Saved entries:
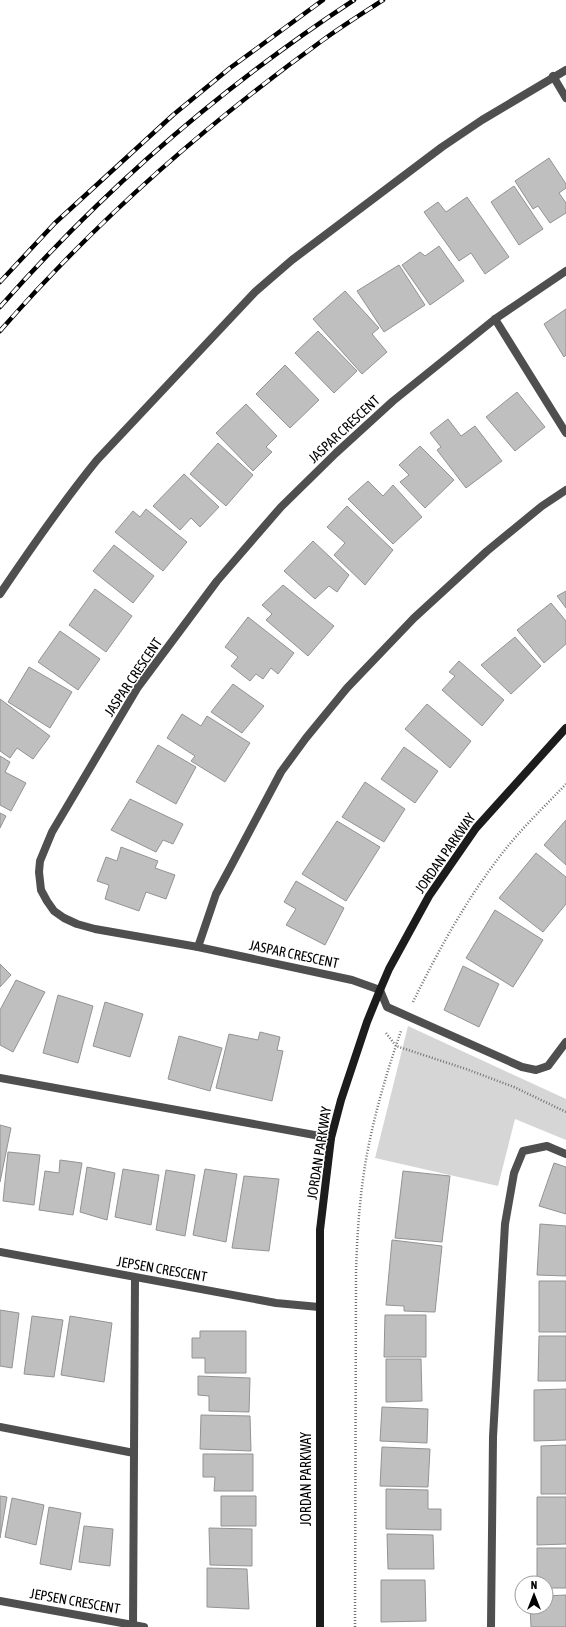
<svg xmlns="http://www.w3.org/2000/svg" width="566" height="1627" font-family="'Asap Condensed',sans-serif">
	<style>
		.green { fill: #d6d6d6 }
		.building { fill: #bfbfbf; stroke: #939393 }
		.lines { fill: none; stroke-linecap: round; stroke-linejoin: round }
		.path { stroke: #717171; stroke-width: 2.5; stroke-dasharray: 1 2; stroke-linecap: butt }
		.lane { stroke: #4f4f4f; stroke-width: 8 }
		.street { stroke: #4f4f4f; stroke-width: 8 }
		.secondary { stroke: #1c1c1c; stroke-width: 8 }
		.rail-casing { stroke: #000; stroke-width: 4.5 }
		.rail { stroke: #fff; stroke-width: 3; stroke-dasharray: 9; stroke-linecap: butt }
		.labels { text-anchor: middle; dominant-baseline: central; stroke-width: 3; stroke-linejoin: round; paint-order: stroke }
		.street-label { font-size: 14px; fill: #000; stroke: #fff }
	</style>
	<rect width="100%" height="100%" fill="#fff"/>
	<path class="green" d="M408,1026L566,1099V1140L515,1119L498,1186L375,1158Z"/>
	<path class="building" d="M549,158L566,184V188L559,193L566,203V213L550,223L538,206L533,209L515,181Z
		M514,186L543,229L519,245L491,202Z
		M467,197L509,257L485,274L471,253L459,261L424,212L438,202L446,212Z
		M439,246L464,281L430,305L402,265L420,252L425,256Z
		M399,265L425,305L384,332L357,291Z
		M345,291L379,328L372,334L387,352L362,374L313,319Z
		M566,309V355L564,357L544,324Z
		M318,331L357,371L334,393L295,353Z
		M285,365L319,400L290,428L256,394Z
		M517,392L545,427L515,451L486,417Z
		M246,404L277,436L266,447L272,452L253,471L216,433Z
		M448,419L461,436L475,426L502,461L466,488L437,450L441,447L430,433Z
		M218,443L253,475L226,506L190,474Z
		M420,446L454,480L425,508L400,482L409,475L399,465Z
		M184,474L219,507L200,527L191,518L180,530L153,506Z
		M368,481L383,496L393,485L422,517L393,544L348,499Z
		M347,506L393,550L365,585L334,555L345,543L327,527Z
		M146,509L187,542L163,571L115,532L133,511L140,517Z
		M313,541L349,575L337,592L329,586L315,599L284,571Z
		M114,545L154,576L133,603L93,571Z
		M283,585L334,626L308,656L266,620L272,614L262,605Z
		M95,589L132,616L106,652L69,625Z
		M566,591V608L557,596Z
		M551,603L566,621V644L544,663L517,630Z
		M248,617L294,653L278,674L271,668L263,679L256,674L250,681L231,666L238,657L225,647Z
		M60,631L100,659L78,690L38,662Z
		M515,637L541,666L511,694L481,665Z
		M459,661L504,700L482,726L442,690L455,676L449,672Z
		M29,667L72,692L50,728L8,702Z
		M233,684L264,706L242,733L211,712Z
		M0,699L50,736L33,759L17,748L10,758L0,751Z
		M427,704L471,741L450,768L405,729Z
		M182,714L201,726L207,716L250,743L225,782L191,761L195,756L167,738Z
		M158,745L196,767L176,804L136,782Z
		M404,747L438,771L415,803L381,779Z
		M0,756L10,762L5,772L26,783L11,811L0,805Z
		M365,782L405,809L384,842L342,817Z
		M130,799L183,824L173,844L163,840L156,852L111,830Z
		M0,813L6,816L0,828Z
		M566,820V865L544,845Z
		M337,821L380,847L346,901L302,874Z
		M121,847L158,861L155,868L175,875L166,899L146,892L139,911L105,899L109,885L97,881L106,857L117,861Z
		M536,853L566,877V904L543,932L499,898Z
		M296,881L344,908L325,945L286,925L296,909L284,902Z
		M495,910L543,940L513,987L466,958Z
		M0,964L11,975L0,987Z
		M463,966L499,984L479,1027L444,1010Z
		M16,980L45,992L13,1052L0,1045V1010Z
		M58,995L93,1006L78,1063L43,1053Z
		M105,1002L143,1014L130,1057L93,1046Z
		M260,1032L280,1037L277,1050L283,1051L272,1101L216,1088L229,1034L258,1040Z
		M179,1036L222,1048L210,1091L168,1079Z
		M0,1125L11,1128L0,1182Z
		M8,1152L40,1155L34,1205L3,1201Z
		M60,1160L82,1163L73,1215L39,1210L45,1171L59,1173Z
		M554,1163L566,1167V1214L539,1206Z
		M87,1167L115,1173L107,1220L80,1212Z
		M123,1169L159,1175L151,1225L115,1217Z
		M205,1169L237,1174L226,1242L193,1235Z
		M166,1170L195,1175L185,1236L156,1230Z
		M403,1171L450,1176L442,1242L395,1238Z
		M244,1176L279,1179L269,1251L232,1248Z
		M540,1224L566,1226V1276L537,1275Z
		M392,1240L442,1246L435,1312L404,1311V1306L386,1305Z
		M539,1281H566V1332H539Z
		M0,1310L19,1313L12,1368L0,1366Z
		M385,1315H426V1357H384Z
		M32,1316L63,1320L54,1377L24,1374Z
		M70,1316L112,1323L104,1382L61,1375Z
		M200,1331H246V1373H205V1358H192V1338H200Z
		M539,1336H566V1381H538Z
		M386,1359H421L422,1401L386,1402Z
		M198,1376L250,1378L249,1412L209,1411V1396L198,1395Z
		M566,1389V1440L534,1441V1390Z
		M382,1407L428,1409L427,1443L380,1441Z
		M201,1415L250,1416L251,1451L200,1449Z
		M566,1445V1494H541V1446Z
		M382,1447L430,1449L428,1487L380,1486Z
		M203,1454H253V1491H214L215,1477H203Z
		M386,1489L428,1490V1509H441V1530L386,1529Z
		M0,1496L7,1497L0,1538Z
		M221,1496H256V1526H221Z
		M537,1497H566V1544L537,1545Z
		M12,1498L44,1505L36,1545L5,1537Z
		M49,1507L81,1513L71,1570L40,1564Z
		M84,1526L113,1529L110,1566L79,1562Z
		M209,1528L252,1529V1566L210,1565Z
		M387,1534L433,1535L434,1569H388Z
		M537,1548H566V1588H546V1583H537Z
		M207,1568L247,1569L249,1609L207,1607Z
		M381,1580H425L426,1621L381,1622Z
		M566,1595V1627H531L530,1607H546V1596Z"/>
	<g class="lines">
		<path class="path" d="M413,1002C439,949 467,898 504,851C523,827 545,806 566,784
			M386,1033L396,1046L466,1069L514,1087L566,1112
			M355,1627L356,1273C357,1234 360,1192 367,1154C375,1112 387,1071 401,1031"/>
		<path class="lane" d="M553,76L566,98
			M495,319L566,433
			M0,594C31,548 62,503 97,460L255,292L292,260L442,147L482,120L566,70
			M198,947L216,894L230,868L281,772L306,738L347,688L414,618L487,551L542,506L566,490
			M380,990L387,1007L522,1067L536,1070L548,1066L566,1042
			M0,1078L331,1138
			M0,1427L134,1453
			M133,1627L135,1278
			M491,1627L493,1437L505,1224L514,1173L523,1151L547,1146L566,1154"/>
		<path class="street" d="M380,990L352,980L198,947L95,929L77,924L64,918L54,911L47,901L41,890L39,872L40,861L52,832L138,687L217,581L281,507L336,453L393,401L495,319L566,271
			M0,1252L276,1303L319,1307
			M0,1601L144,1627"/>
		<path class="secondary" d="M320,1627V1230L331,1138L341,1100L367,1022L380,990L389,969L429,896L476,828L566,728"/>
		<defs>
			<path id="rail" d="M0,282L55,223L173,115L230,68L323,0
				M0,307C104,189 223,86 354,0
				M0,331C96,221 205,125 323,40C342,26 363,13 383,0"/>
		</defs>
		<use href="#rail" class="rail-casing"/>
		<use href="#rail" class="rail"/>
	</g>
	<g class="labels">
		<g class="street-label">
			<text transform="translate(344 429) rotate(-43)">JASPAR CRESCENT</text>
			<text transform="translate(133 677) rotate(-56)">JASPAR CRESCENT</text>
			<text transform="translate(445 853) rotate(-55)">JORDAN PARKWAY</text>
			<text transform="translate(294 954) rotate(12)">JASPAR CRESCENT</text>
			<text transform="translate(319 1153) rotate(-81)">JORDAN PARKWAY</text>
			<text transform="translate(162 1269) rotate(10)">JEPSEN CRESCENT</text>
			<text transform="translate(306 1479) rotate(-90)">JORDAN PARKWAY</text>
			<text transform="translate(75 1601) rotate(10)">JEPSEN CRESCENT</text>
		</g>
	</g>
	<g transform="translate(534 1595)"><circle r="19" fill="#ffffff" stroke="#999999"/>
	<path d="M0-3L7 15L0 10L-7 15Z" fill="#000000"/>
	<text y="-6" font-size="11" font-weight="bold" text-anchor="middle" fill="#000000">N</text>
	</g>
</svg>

==

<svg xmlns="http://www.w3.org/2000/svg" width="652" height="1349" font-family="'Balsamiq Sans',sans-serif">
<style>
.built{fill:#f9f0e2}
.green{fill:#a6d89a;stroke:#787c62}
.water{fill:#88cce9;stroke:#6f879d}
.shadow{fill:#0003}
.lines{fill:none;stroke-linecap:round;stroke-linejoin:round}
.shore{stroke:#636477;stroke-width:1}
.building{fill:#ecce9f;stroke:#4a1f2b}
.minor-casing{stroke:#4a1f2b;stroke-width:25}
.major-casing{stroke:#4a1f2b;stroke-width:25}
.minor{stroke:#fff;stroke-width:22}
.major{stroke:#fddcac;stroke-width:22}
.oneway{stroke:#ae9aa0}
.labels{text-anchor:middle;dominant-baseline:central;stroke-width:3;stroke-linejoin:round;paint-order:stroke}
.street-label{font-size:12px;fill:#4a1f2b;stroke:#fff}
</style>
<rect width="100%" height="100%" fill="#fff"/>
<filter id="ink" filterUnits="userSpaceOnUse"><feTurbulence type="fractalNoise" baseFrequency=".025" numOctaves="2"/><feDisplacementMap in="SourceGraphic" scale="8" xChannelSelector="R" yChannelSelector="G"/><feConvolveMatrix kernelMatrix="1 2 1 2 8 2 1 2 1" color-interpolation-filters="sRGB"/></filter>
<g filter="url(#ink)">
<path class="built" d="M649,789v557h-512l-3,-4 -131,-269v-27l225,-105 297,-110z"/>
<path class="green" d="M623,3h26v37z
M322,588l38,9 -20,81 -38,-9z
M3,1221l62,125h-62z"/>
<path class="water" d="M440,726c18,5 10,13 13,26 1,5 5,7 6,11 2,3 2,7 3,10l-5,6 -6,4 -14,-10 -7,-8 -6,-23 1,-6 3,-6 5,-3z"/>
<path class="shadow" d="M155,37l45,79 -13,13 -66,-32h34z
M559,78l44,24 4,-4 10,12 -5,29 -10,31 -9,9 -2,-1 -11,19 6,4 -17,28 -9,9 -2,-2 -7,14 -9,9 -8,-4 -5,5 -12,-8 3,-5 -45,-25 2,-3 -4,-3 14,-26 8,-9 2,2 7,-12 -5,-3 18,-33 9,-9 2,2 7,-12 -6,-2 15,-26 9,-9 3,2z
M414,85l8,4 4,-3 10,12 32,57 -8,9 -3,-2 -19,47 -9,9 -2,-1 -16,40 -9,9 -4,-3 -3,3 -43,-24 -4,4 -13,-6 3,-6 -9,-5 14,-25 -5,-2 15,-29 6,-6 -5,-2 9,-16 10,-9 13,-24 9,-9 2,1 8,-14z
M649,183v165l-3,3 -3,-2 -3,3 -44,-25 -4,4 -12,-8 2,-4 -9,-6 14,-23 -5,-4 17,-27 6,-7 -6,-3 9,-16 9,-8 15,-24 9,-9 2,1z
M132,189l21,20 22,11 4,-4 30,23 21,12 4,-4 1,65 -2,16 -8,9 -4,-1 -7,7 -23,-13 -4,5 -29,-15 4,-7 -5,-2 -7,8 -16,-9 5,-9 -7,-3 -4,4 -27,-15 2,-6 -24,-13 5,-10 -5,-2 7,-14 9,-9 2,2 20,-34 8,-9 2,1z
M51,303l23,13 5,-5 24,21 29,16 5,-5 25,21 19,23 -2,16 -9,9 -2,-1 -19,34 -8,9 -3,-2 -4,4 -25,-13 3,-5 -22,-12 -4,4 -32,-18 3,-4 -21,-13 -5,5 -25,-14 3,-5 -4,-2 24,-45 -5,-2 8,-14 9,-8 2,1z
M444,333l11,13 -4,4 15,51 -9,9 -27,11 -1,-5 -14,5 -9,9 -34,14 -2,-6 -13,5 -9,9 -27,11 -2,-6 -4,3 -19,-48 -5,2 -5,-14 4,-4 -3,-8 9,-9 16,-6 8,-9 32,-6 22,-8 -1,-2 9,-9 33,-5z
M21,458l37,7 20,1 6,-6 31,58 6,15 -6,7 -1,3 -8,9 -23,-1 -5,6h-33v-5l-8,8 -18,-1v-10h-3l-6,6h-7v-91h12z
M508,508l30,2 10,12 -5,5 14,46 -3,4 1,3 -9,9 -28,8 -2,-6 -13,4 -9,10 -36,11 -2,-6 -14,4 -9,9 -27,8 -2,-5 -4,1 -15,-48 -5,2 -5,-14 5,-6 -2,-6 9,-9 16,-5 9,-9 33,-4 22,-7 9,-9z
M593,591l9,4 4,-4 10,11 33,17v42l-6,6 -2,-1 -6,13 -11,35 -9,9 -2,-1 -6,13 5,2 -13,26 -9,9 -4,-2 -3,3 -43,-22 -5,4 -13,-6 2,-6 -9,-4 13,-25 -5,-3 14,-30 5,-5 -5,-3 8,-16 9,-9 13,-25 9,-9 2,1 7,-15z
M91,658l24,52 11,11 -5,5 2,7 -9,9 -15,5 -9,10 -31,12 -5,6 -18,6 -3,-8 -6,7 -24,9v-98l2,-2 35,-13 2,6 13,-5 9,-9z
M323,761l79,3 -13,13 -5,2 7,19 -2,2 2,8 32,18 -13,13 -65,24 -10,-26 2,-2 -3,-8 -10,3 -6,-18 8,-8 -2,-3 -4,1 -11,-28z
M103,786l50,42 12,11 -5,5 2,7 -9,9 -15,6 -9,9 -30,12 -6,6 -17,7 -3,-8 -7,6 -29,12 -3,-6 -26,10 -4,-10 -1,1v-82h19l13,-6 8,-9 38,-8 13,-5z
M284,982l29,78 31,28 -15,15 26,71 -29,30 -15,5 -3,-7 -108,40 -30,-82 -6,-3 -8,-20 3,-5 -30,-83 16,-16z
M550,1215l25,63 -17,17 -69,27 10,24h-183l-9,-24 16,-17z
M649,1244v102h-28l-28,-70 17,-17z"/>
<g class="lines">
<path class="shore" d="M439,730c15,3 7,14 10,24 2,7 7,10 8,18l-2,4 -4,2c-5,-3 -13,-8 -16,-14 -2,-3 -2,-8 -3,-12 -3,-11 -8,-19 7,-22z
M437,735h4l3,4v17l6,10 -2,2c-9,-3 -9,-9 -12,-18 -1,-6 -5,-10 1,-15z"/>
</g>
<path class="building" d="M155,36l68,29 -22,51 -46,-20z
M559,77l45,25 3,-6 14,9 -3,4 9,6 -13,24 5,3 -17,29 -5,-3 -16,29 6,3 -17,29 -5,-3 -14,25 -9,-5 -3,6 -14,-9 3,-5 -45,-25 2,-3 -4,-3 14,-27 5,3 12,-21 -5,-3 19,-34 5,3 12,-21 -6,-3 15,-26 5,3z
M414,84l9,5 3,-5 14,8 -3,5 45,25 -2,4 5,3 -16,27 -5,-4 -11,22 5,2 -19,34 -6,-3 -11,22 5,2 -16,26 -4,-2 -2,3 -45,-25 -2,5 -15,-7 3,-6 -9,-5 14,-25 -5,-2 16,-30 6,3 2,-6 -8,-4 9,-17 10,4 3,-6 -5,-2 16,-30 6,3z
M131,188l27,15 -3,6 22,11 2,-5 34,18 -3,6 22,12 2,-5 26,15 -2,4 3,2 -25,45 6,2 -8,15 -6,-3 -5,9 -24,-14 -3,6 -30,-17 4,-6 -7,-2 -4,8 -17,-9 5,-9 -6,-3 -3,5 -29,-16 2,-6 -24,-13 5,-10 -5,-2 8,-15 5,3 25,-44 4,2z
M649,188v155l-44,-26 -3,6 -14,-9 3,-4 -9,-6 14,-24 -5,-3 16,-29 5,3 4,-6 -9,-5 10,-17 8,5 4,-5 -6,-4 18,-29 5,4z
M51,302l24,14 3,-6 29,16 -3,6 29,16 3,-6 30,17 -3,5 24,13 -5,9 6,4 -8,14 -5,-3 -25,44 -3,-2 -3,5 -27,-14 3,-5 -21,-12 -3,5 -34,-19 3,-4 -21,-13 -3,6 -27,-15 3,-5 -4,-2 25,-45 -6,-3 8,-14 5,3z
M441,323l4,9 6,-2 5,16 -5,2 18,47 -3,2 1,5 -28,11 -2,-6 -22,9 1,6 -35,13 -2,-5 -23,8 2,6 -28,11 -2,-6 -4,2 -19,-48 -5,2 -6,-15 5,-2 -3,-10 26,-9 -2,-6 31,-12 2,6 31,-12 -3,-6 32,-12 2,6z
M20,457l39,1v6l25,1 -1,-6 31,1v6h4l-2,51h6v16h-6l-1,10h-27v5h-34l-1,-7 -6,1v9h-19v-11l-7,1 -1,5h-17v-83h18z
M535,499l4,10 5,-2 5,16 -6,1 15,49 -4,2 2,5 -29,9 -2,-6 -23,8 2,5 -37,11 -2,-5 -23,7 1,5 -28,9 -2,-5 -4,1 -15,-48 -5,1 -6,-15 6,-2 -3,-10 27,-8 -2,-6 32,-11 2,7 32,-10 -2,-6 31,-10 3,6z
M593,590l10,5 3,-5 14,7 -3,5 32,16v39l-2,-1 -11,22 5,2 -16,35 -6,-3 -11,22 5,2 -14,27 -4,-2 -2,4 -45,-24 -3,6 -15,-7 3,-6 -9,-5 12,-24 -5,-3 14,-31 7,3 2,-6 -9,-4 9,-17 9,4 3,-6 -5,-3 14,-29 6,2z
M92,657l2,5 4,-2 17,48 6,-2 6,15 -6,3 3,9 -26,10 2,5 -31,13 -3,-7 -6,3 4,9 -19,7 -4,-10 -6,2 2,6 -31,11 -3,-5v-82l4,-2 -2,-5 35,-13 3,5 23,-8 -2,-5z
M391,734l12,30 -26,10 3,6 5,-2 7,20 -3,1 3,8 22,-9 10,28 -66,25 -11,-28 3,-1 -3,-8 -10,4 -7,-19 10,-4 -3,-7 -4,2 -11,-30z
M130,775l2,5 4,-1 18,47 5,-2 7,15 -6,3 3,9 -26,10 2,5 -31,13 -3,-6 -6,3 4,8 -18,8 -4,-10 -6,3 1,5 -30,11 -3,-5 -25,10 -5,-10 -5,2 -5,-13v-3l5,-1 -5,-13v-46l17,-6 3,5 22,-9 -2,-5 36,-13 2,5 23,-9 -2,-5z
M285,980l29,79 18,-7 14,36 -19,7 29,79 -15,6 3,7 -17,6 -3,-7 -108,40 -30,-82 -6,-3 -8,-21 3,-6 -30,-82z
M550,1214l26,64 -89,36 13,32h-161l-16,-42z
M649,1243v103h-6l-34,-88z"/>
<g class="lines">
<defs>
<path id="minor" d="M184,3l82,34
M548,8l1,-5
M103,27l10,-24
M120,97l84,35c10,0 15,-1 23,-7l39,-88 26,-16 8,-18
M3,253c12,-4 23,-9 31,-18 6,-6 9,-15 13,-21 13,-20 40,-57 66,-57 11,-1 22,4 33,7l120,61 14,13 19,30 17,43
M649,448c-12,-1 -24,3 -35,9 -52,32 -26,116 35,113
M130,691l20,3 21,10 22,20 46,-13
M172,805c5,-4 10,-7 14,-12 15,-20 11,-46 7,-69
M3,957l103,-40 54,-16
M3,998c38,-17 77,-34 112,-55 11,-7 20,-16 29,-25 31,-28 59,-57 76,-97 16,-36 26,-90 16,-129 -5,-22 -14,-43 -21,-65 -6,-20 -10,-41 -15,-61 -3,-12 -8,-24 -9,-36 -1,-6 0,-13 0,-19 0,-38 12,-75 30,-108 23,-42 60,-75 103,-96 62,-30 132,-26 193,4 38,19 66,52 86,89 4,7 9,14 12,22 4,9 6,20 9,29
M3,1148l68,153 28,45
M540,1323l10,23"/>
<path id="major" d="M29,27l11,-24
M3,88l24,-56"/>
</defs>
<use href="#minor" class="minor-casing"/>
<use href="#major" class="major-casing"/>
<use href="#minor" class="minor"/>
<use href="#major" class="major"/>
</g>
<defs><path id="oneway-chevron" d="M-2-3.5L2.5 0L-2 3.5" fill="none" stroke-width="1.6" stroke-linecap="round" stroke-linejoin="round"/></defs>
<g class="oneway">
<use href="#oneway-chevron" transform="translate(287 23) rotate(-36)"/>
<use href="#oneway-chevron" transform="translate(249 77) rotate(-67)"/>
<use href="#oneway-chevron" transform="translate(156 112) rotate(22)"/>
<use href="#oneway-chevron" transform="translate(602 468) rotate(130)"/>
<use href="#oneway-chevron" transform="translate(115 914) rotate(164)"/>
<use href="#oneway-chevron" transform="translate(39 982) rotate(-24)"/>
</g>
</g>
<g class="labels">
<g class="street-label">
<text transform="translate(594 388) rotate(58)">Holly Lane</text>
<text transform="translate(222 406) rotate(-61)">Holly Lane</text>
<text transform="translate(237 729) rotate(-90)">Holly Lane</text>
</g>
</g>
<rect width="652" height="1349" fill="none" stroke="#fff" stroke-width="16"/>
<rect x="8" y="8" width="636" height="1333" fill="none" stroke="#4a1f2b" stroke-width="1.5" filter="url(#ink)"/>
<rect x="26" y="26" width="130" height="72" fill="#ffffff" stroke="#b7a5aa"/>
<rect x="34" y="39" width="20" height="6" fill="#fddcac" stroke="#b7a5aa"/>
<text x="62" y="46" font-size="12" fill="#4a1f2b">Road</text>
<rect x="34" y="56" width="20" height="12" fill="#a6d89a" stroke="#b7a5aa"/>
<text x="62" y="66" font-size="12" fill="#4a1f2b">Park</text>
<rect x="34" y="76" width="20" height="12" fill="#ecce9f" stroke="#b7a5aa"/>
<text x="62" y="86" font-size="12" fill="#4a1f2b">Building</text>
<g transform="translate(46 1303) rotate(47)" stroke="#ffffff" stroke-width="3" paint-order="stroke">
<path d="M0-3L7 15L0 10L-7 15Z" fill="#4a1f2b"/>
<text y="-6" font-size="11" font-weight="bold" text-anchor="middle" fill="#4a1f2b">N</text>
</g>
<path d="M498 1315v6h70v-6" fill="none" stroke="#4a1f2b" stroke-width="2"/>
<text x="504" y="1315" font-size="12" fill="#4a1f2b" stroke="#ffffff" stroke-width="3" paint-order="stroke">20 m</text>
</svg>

**ASSIGNED TASK**
Gather all lines with the string "bold" from the data.

**YOUR RESPONSE**
	<text y="-6" font-size="11" font-weight="bold" text-anchor="middle" fill="#000000">N</text>
<text y="-6" font-size="11" font-weight="bold" text-anchor="middle" fill="#4a1f2b">N</text>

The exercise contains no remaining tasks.